By default the Zend\Crypt\Password\Bcrypt class uses a value of 14 for the cost parameter of the bcrypt. This is an important value for the security of the bcrypt algorithm. The cost parameter is an integer value between 4 to 33. Greater values means more execution time for the bcrypt that means more security against brute force or dictionary attacks. As for the PBKDF2 algorithm there is not a fixed value for that parameter that can be considered secure. The default value of 14 is about 1 second of computation using an Intel Core i5-2500 CPU at 3.3 Ghz that can be considered secure.

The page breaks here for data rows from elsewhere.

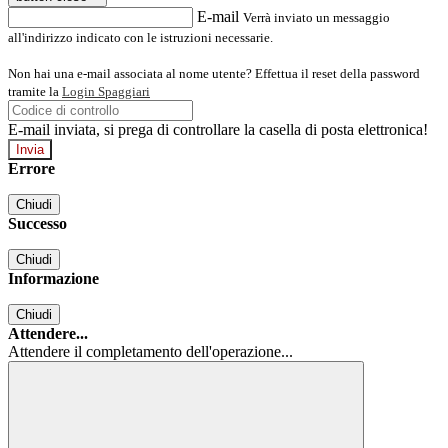
E-mail
Verrà inviato un messaggio
all'indirizzo indicato con le istruzioni necessarie.
Non hai una e-mail associata al nome utente? Effettua il reset della password
tramite la
Login Spaggiari
E-mail inviata, si prega di controllare la casella di posta elettronica!
Errore
Chiudi
Successo
Chiudi
Informazione
Chiudi
Attendere...
Attendere il completamento dell'operazione...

If you want to change the cost parameter of the bcrypt algorithm you can use the setCost() method.

Note

Bcrypt with non-ASCII passwords (8-bit characters)

The bcrypt implementation used by PHP < 5.3.7 can contains a security flaw if the password uses 8-bit characters (here the security report). The impact of this bug was that most (but not all) passwords containing non-ASCII characters with the 8th bit set were hashed incorrectly, resulting in password hashes incompatible with those of OpenBSD’s original implementation of bcrypt. This security flaw has been fixed starting from PHP 5.3.7 and the prefix used in the output has changed in ‘$2y$’ in order to put evidence on the correctness of the hash value. If you are using PHP < 5.3.7 with 8-bit passwords the Zend\Crypt\Password\Bcrypt throws an exception suggesting to upgrade to PHP 5.3.7+ or use only 7-bit passwords.